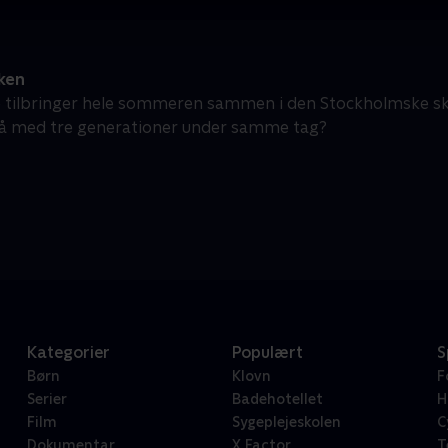
ken
e tilbringer hele sommeren sammen i den Stockholmske s
gå med tre generationer under samme tag?
Kategorier
Populært
S
Børn
Klovn
F
Serier
Badehotellet
H
Film
Sygeplejeskolen
C
Dokumentar
X Factor
T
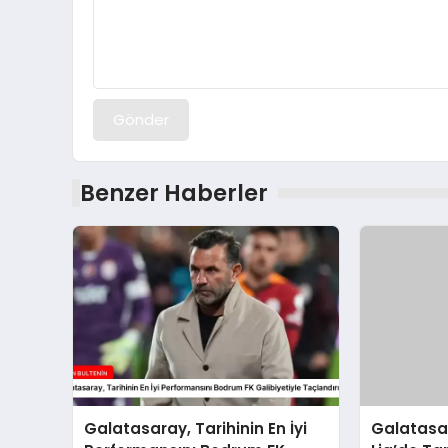
Gönder
Benzer Haberler
Galatasaray, Tarihinin En İyi
Galatasa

***

What to work on: Write out the text of the items above again, changing "Kategorier" to "Categories" and keeping everything else the same. Leave the pictures out.

Expected answer:
ken
e tilbringer hele sommeren sammen i den Stockholmske s
gå med tre generationer under samme tag?
Categories
Populært
S
Børn
Klovn
F
Serier
Badehotellet
H
Film
Sygeplejeskolen
C
Dokumentar
X Factor
T
Gönder
Benzer Haberler
Galatasaray, Tarihinin En İyi
Galatasa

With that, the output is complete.